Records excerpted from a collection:
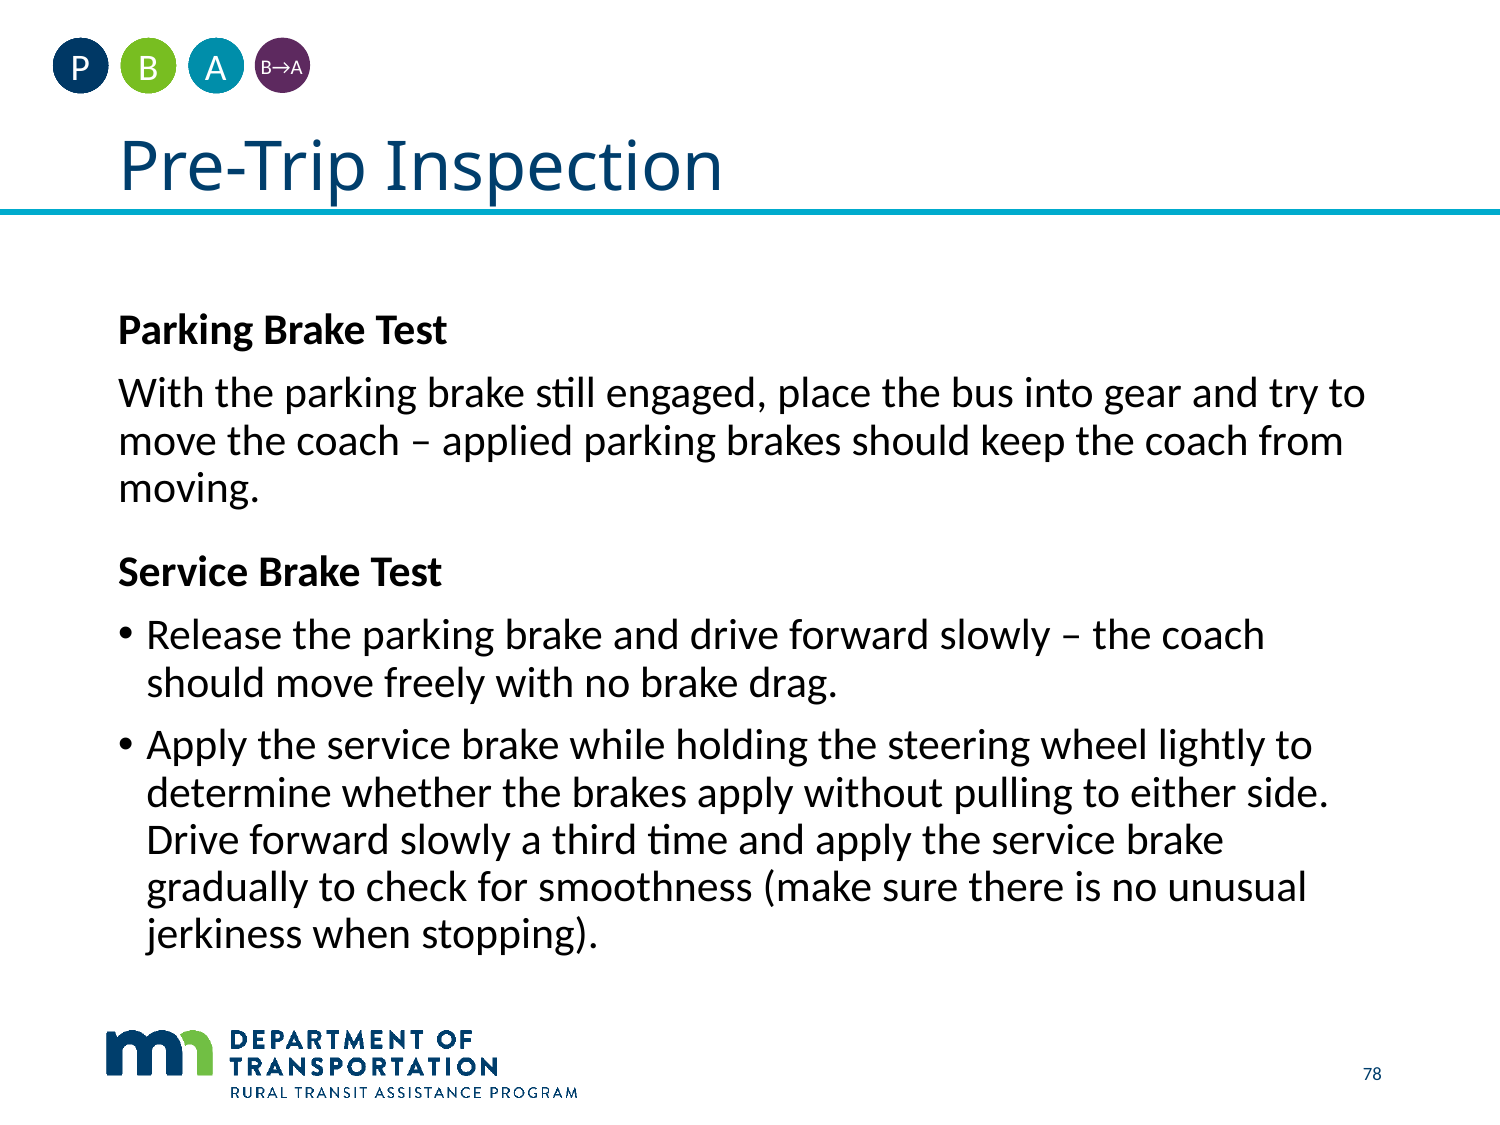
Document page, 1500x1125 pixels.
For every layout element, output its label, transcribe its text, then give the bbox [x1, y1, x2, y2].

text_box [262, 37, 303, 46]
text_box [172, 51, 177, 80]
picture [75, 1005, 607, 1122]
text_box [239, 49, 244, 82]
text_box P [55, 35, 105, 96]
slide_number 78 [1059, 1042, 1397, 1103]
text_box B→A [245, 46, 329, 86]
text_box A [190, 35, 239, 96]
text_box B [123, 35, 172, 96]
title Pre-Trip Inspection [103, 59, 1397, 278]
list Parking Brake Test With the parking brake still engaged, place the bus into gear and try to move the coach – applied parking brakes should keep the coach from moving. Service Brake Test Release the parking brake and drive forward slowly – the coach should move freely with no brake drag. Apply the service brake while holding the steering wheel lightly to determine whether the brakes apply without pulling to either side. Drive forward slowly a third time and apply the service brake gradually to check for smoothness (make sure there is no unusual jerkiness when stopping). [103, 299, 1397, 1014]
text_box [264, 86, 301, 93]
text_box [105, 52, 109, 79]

==

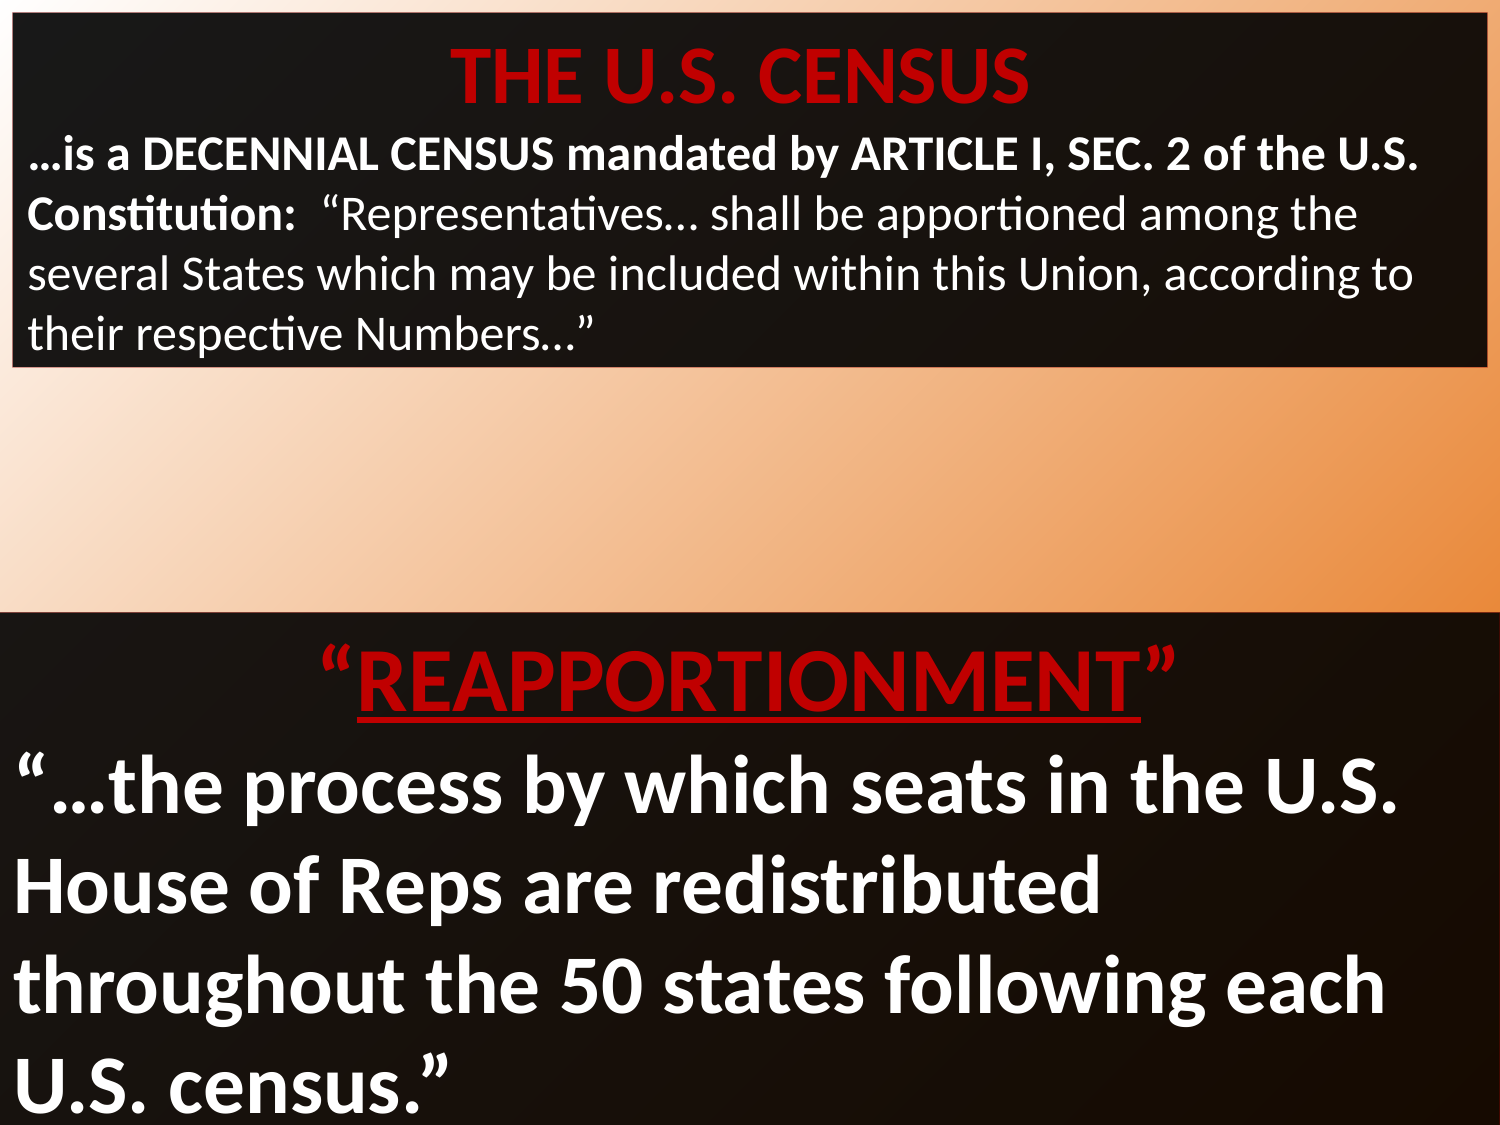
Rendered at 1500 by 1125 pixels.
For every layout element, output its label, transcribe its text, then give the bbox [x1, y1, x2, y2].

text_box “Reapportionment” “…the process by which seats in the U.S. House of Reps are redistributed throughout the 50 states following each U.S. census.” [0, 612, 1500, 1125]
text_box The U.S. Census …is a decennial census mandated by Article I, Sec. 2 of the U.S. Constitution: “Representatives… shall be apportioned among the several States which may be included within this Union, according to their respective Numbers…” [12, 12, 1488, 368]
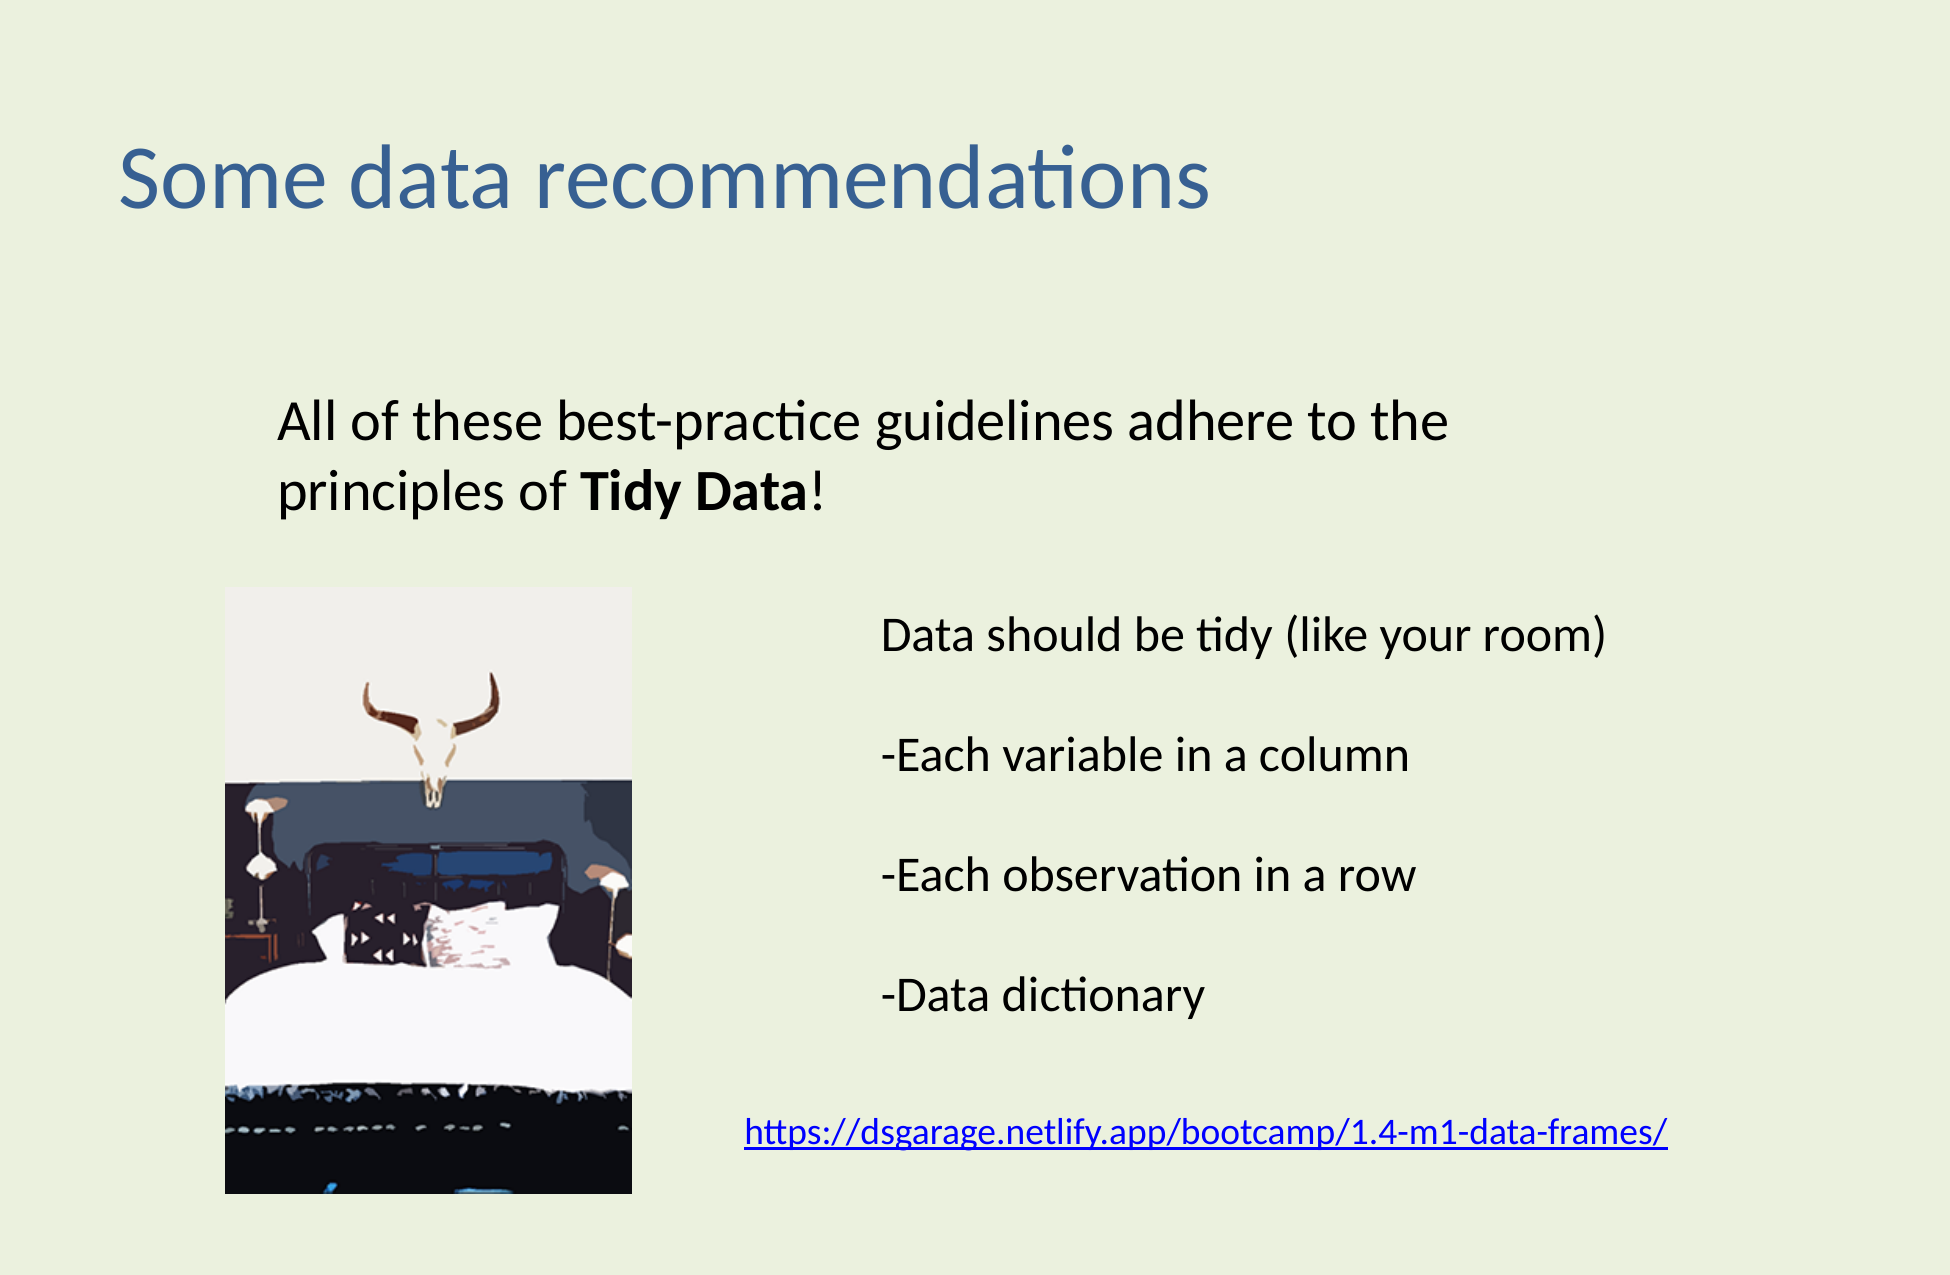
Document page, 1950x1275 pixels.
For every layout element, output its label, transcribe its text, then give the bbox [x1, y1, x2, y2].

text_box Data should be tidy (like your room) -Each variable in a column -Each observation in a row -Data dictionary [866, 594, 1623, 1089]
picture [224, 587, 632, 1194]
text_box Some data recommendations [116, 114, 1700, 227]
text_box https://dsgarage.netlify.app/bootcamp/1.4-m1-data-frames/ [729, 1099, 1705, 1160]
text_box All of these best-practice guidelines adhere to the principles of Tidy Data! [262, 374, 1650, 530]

To do: Search the data above for the word "pixels". Copy each line it is in.

Result of the task:
Document page, 1500x1125 pixels.
Rendered at 1500 by 1125 pixels.
Document page, 1950x1275 pixels.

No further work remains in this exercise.